Don’t forget your pipelines Featured

9:55am EDT July 22, 2002

The rumor mill was buzzing last fall with news of “the letter.” A Big Five accounting firm was said to be circulating word that all clients with annual billings below $100,000 would be gently shown the door.

“In this town alone,” said one senior dealmaking attorney, Chuck Emrick of Calfee, Halter & Griswold, “that cuts out 20,000 small clients. That’s a bonanza for smaller [accounting] shops like Ciuni & Panichi, Meaden & Moore and Cohen & Co. And Ernst & Young won’t be far behind” in chasing middle-market clients, he predicted at the time.

After all the dust settles, though, some insist the accounting landscape won’t really have changed all that much, letter or no letter.

The natural parallel is to the situation after the KPMG Peat Marwick merger of nearly a decade ago, says one observer. The larger firm promptly began shedding its middle-market clients, either by intentionally pricing itself out of the market or by advising clients to go elsewhere for accounting services.

“When they did that, there wasn’t a big shakeout,” recalls Gary Zwick, a former Cohen & Co. tax attorney who now hangs his hat at the Cleveland law firm of Walter & Haverfield. Besides, even if the smaller accounting firms want to acquire that business, he predicts, they may have to grow larger themselves through acquisition to properly service the accounts.

In any event, at least one industry veteran believes the Big Five would be short-sighted to focus all their energies on the largest clients. What about developing their pipelines of future large public company clients?
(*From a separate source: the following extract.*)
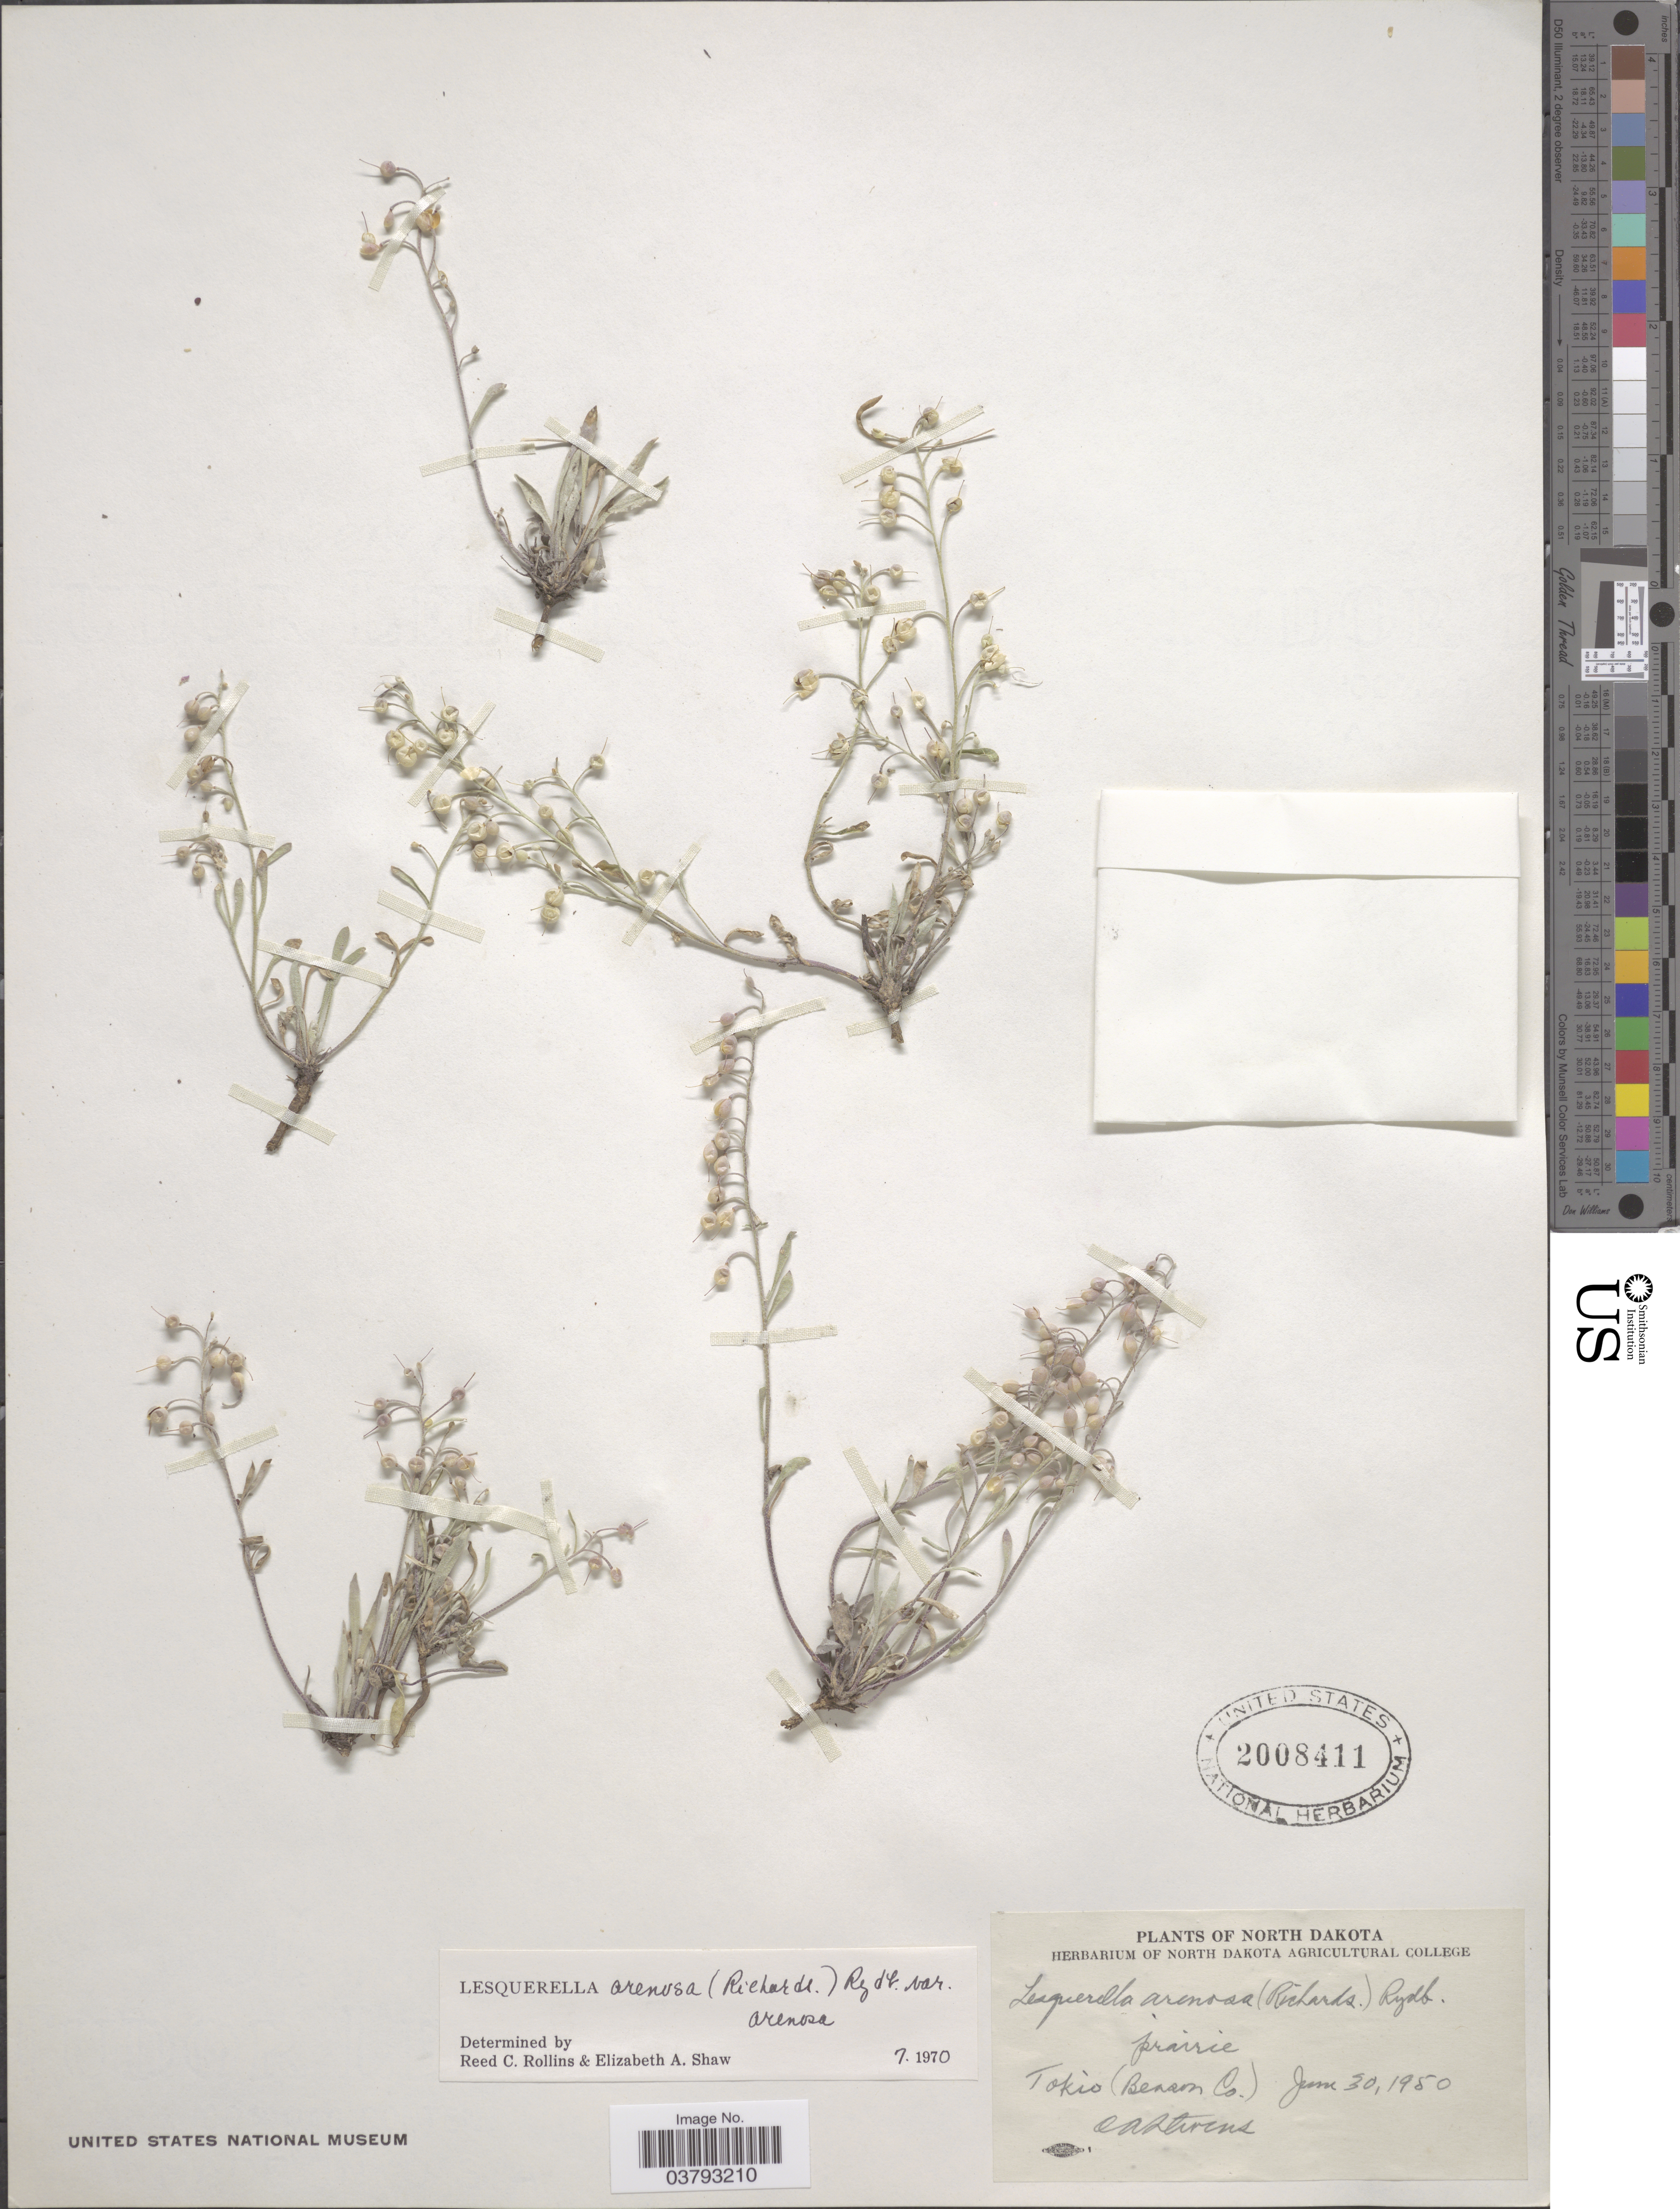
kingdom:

Forrest Hayes, formerly head of Arthur Andersen’s Cleveland office, and now a private investor, predicts that, in time, the large accounting firms will come to their senses and change their minds. “If you don’t serve the middle market when they need you,” he says, those clients won’t come back when they grow larger.
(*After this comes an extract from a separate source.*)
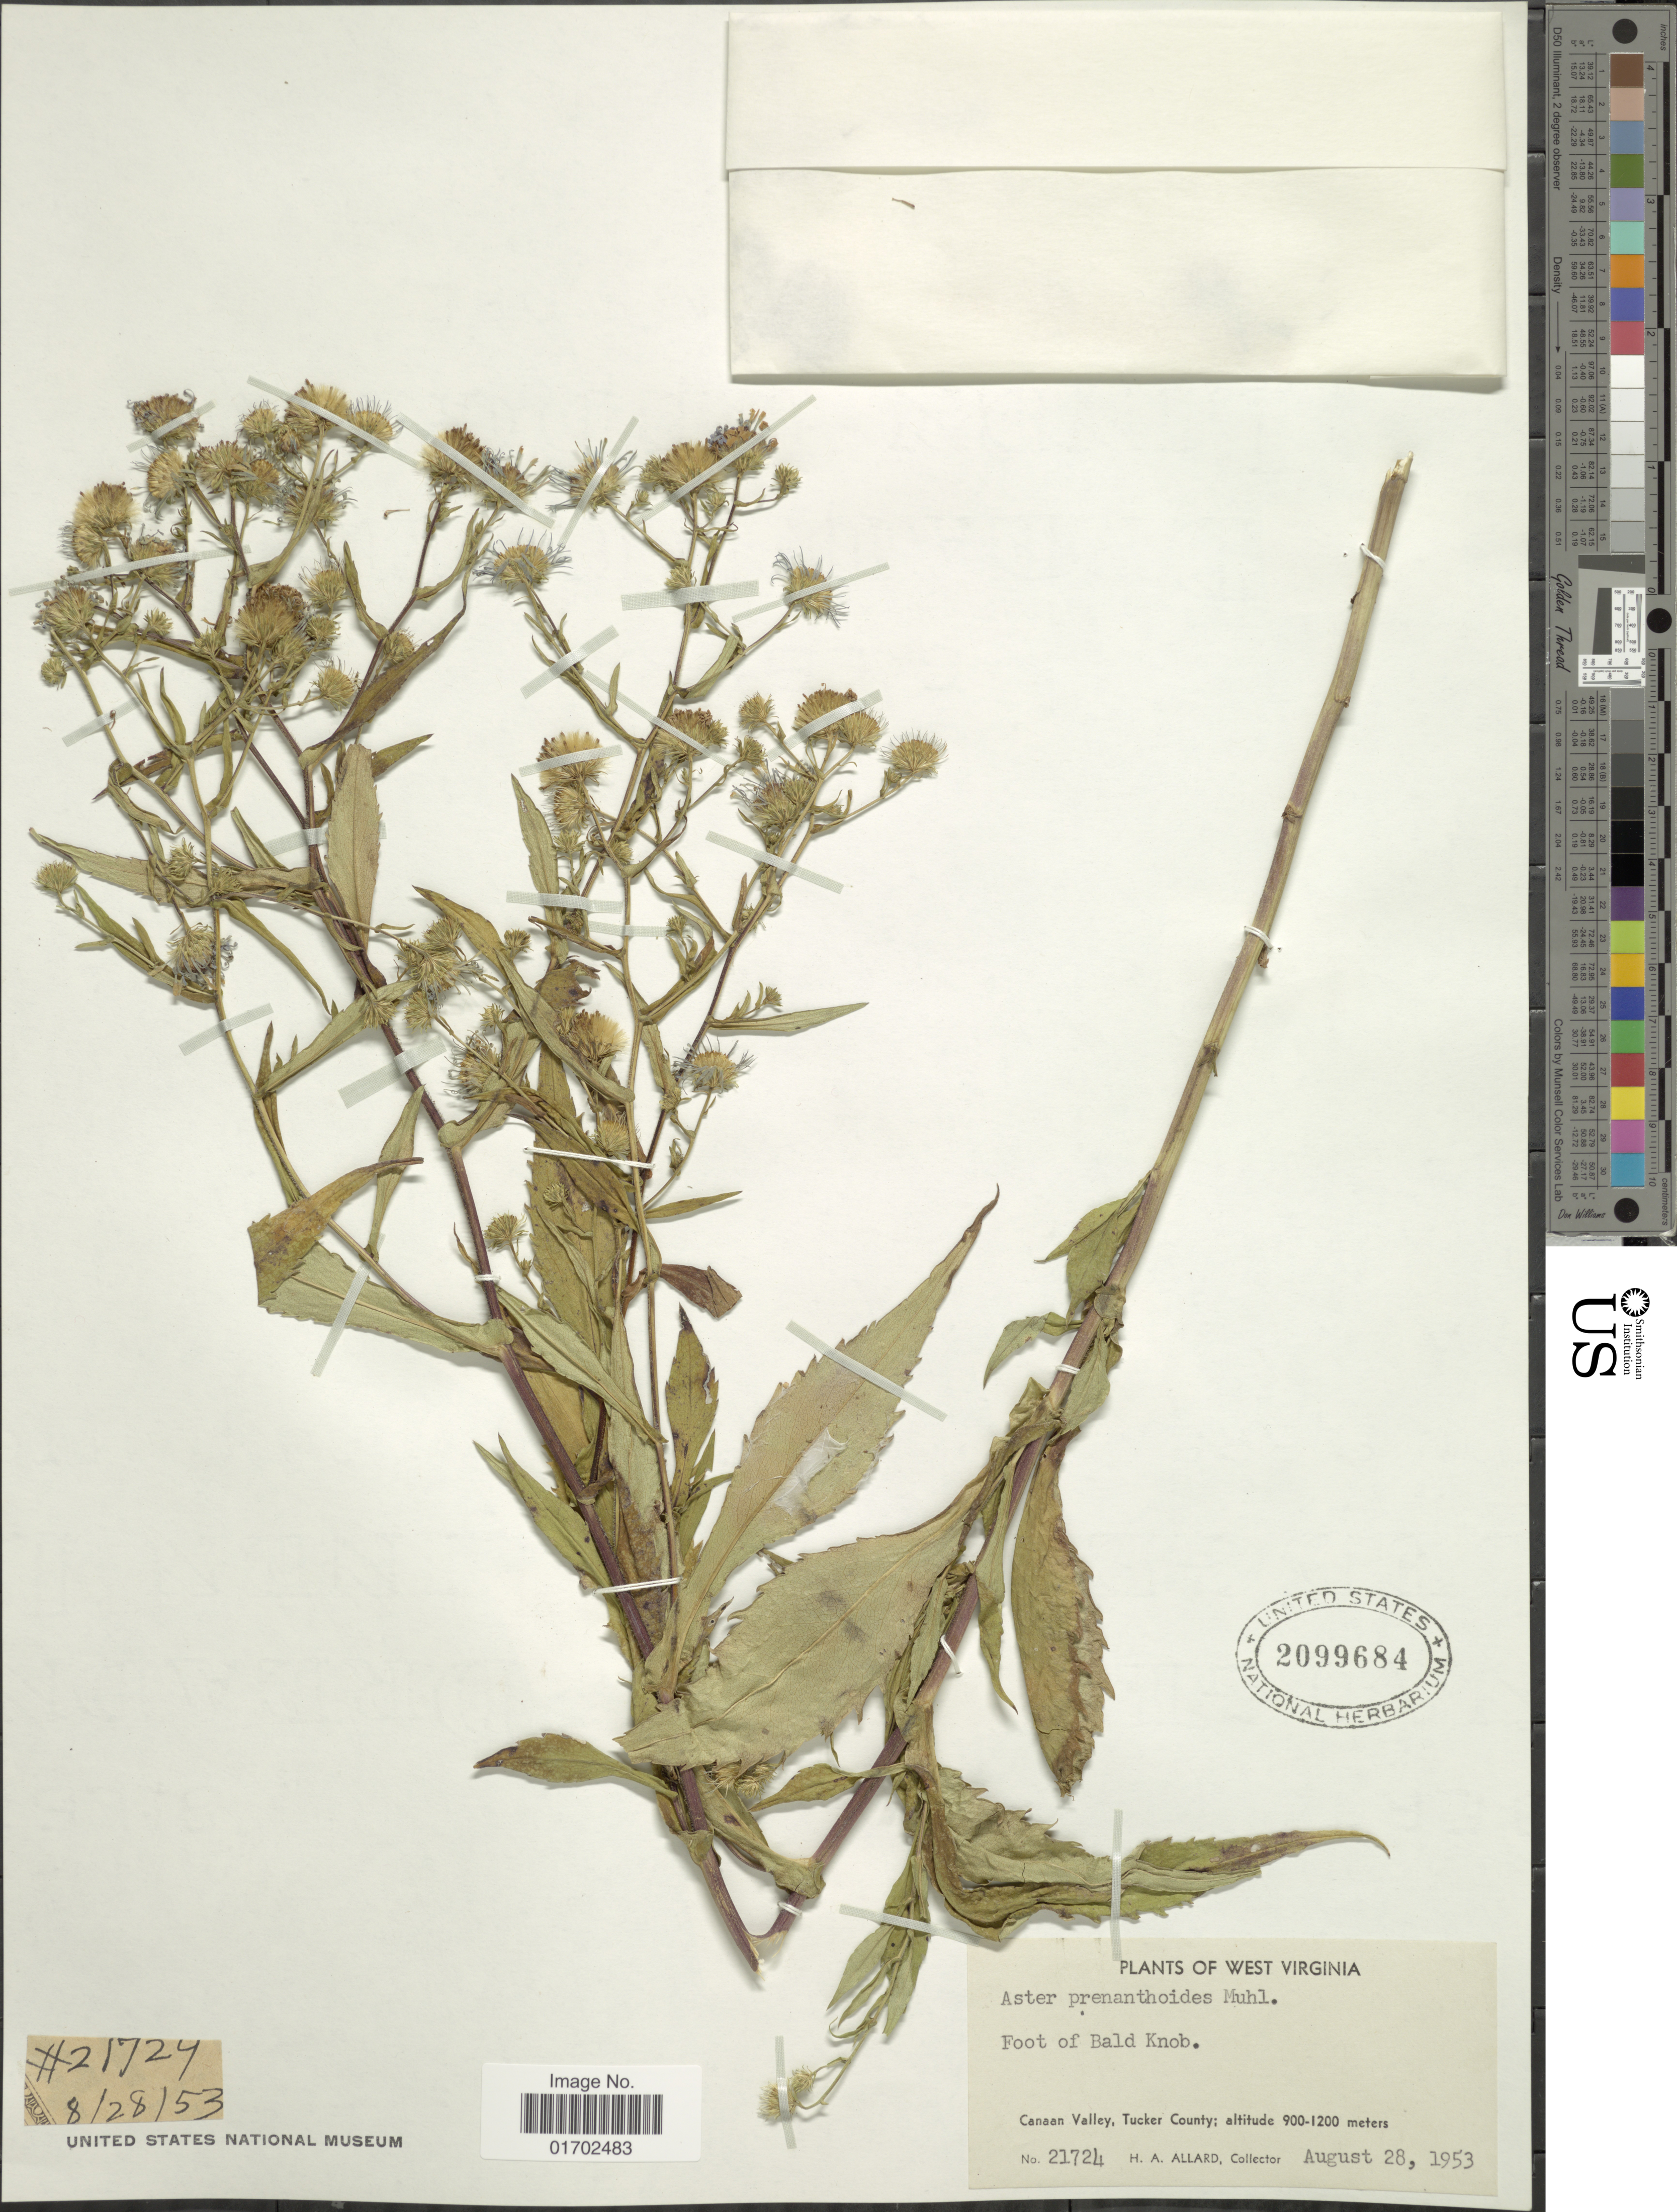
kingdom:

“There are New York Stock Exchange and NASDAQ companies in this town today that wouldn’t be around if we hadn’t served them” in their early days, he says.

Aside from that, though, he has deep reservations about the wave of consolidations rolling across the profession, with small- and medium-sized accounting firms being “rolled up” into much larger regional and national organizations.

“I really have my suspicions about accounting firms being part of a rollup. It’s such a personal business. You serve these clients one by one.”